### The tasks:
a: Answer these questions using the Morrow timeline:
(i) In what year and in which state was Morrow born?
(ii) In what town was the Herald of Glad Tidings published?
(iii) Which newspaper did Morrow become editor of after converting to Koreshanity?
b: According to the Morrow timeline, why was William Carpenter's confidence in Morrow as a flat earther misplaced? Answer in one to three sentences.
c: List every newspaper that the Morrow timeline says Morrow edited.

### Document segment:
★ ★ ★ ★

Ulysses G. Morrow timeline.

Notes from Bob Shadewald [BS]. Notes from Donald E. Simanek [DES]. These document Morrow's evolution from a flat earther to a hollow earther.

1864 Morrow born in Kentucky.

1878 Morrow must have been a teenager in 1878 [12 years old!], when he "became connected with the Advent movement." Since that time, he had "passed through several successive stages of investigation of time prophecies and systems of theology and science." [BS]

1888 Phonography, or Phonetic Shorthand. What it Is, and How to Learn it. Copyright, Ulysses G. Morrow, 1888, Corning Iowa, published by the Author. The title page lists "Ulysses G. Morrow, Stenographer to First National Bank, of Corning, Iowa, Treasurer of the Iowa state Sunday School Association, Principal of Corning School of Shorthand, and Author of the Improved Method of Postal Instruction." [This may well have been a correspondence school only, and Morrow may have been the entire faculty. Morrow would have been only 22 at the time. -DES]

1888-94 Morrow edited small newspapers, including The Plowshare and the Pruning-Hook and The Salvator and the Scientist.

1894 In 1894, when William Carpenter officially retired from the zetetic fray, he wrote, "We have the satisfaction, as we retire from the fray, of announcing our greatest confidence in the advocacy of U. G. Morrow, Esq., Allegheny, Pa., who is the learned editor of the Herald of Glad Tidings, and also in the efforts put forth by the staff of the Earth Review, London, England." His confidence in Morrow as a zetetic (flat earther) obviously was misplaced! [BS]

1894 In Earth Review, v. 1, n. 7 (May 1894), p. ii., Carpenter notes that Herald of Glad Tidings is published in Allegheny. He essentially accuses Morrow of plagiarizing One Hundred Proofs, the editor's Sun-dial, and [the writings of] "Parallax." [BS] ["Parallax" was one pseudonym of flat-earther Samuel Bierly Rowbotham. --DES].

1894 In Earth Review, v. 1, n. 8 (July 1894), p. 183, L. T. Jones of Baltimore notes that Ulysses G. Morrow, editor of the Herald of Glad Tidings, is "boldly advocating" flat-earth theory. [BS]

189? Morrow edited other small newspapers, including The Plowshare and the Pruning-Hook. and The Salvator and the Scientist.

1894 In Earth Review, v. 1, n. 6 (March 1894), p. 134, it is noted that one U. G. M. was taking up the subject of Natural & Bible Astronomy in the Herald of Glad Tidings, including the Enspherical Form of the Earth. (This could only have been Ulysses G. Morrow.) [BS]

1894 Flaming Sword, v. 8, n. 3 (September 1894), comments on The Herald of Glad Tidings, saying that it is a bimonthly whose editor advocates a "modification of the Zetetic philosophy originally propounded by 'Parallax,' of London." [BS]

1895 In Earth Review, v. 2, n. 2 (January 1895). p. ii, U. G. Morrow of 26 Overlook Street, Allegheny, PA, is noted as a new agent [for their flat-earth publications]. On p. 45ff, Morrow explains his system in a long letter. [BS]

1895 Morrow converted from "Eclectic Philosophy" to Koreshanity in 1895 and became editor of their newspaper, The Flaming Sword.

★ ★ ★ ★

Stored items
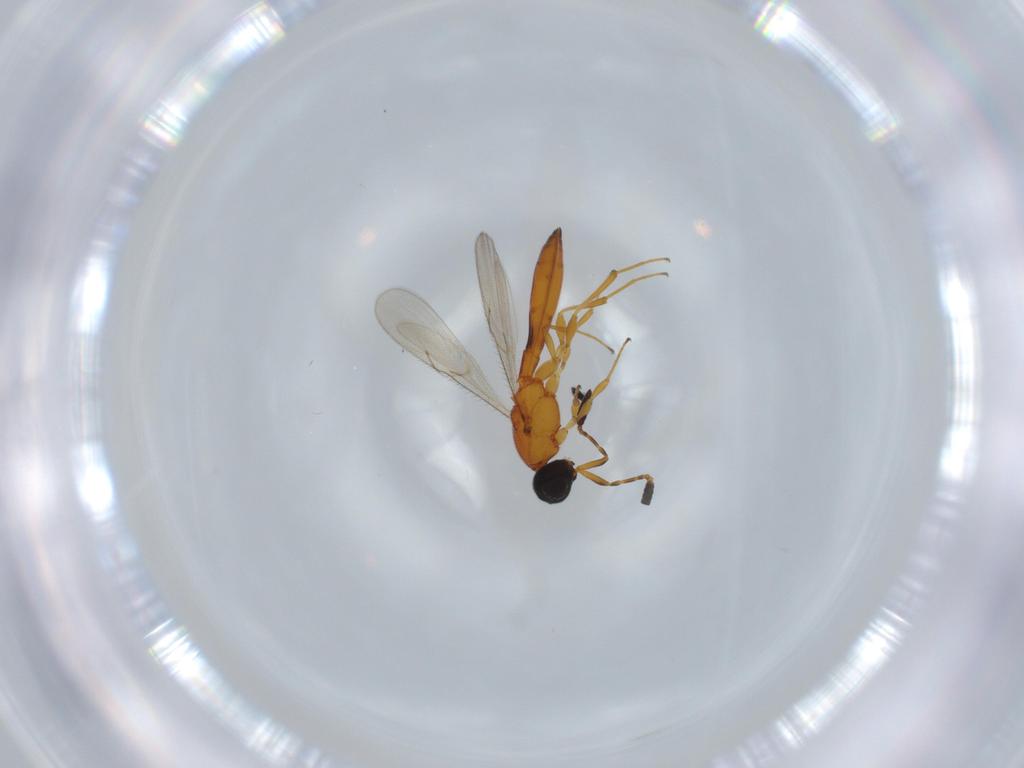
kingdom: Animalia
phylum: Arthropoda
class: Insecta
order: Hymenoptera
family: Scelionidae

★ ★ ★ ★

### Task-by-task answers:
a:
(i) 1864, in Kentucky.
(ii) Allegheny, Pennsylvania.
(iii) The Flaming Sword.

b: The timeline says its notes document Morrow's evolution from a flat earther to a hollow earther. In 1895, a year after Carpenter's praise, Morrow converted to Koreshanity and became editor of its newspaper, The Flaming Sword.

c:
- The Plowshare and the Pruning-Hook
- The Salvator and the Scientist
- Herald of Glad Tidings
- The Flaming Sword